Rome Times

The Eternal Voice of Italy
Wednesday, Aug 20, 2025

Are AI Data Centres the Infrastructure of the Future or the Next Crisis?

US tech giants invest record sums in AI data centres, with financing increasingly dependent on private credit and shadow banks, raising concerns over systemic financial risks.
As the US economy signals a slowdown, with weaker hiring and a sharp rise in bond yields, one sector continues to break records: artificial intelligence infrastructure.

Technology giants including Microsoft, Meta, Amazon, and Google are now investing more than a third of their revenues in building data centres to meet the vast demand for computing power for advanced models such as OpenAI’s GPT-4 and Meta’s Llama 3.

Investment has already moved beyond the training of models and is focused on inference, the stage of deployment that consumes most processing resources.

According to recent figures, the seven largest technology companies invested $102.5 billion in capital expenditures in recent quarters, of which around ninety-five percent was dedicated to AI and cloud projects.

This rate of investment has surpassed the peaks recorded during the dot-com and telecom infrastructure booms of the 1990s.

Research by Renaissance Macro indicates that AI investments have recently contributed more to US GDP growth than private consumption, an unusual development in an economy historically driven by consumer spending.

To finance this race, many companies are turning to external credit sources: private debt funds, asset-backed securities, leases, and bond offerings.

The volume of debt raised by technology firms surged by seventy percent in the first half of 2025 compared to the same period in 2024.

Meta alone is currently negotiating to raise approximately $30 billion.
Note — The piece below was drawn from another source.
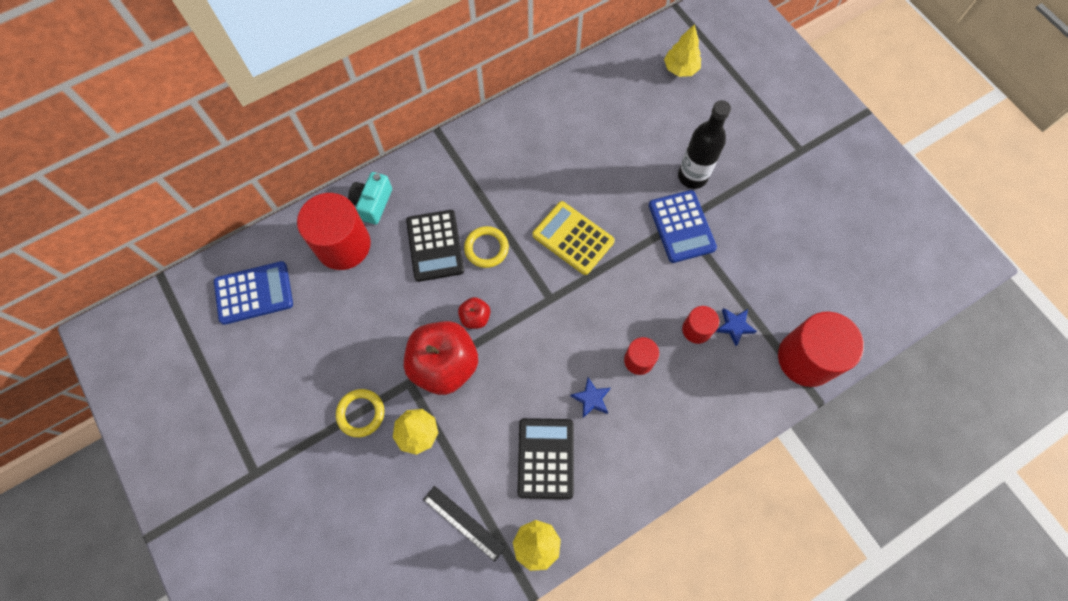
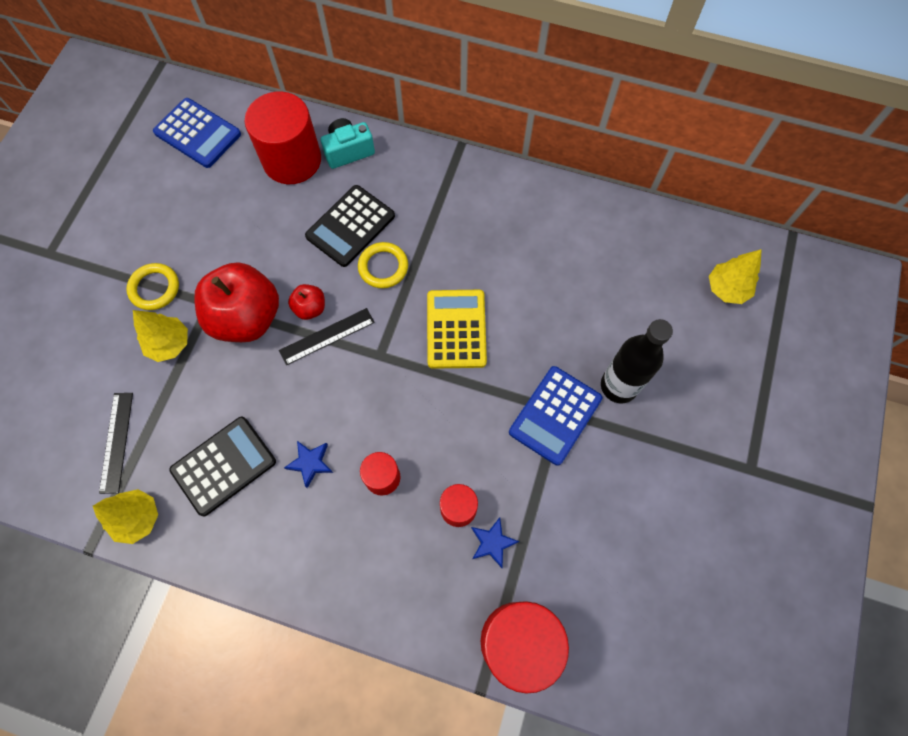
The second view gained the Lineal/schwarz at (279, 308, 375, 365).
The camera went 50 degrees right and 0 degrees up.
Some lenders, including the funds themselves, are leveraged and rely on credit from banks or insurance companies.

If revenue projections fall short, the damage may not remain confined to Silicon Valley but could spread throughout the financial system.
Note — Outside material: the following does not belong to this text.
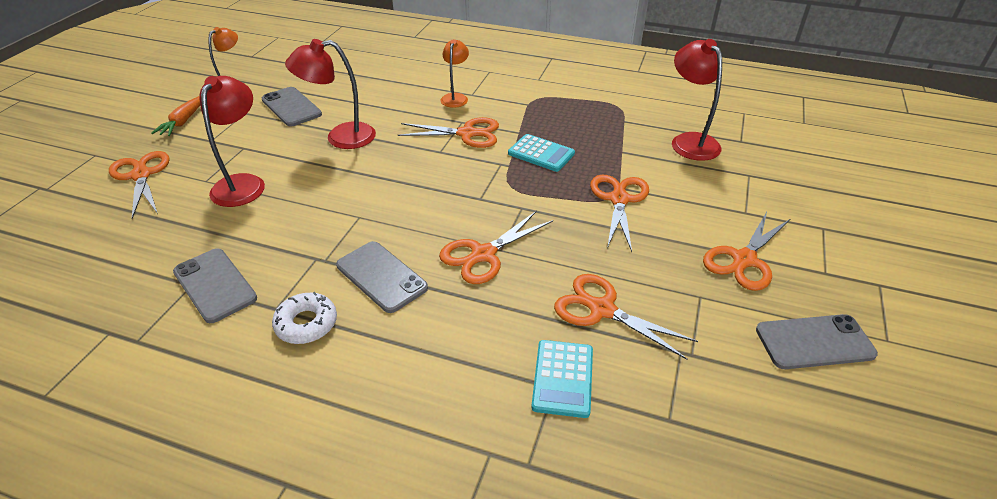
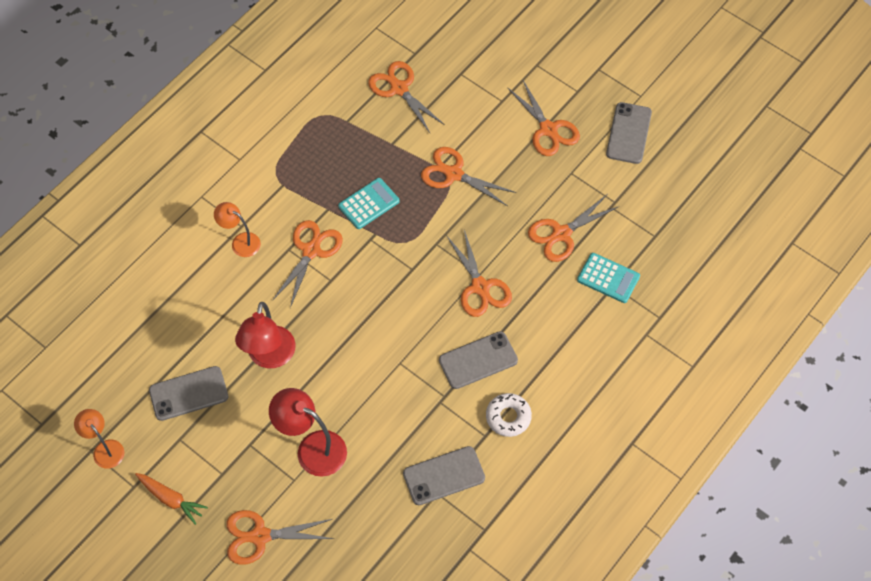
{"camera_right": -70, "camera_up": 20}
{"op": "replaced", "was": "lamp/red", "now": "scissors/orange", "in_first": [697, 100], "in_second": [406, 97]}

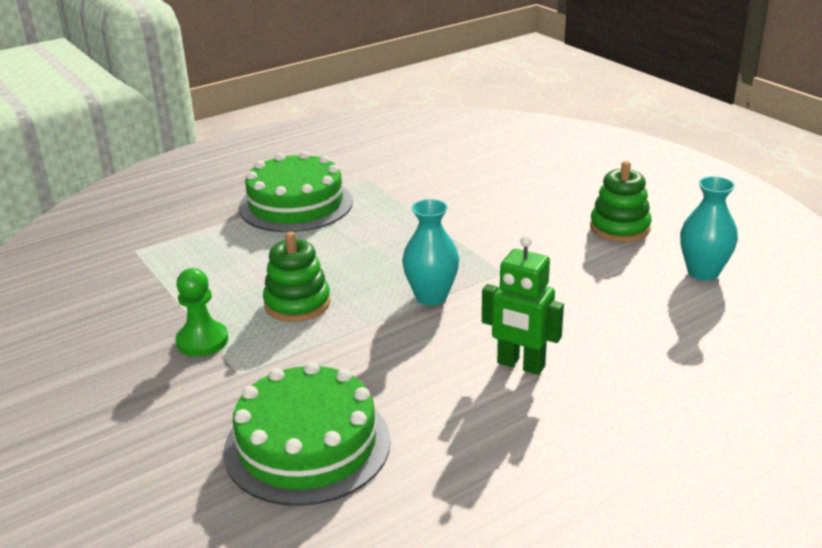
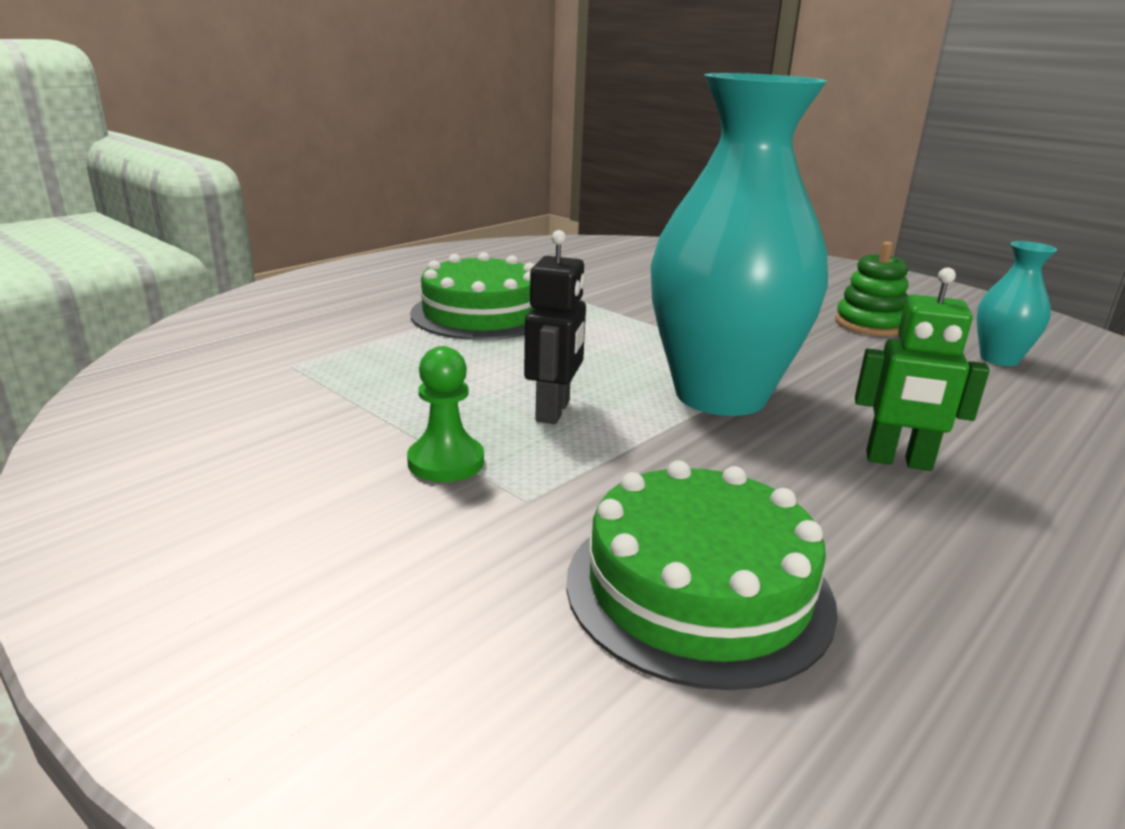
{"camera_right": -15, "camera_up": -5}
{"op": "replaced", "was": "stacking toy/green", "now": "robot/black", "in_first": [297, 277], "in_second": [555, 327]}
{"op": "resized", "was": "vase/turquoise", "in_first": [430, 252], "in_second": [739, 244], "ratio": 2.24}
The major concern is not necessarily a collapse in the value of technology stocks, a scenario familiar from the past, but the identity of the institutions financing the current boom.

While private investors may simply lose money, the risk is greater when core institutions such as banks, insurers, and pension funds are involved.

At the centre of the financing stand private debt funds, also known as shadow banks—financial institutions that are not regulated like commercial banks but borrow from them and pass the money on as loans, often leveraged, to technology companies and data-centre projects.

Funds such as Carlyle, Apollo, and Brookfield are already injecting tens of billions of dollars into debt-backed ventures, including companies like CoreWeave, which leases server-farm capacity to major technology firms, and to Meta itself.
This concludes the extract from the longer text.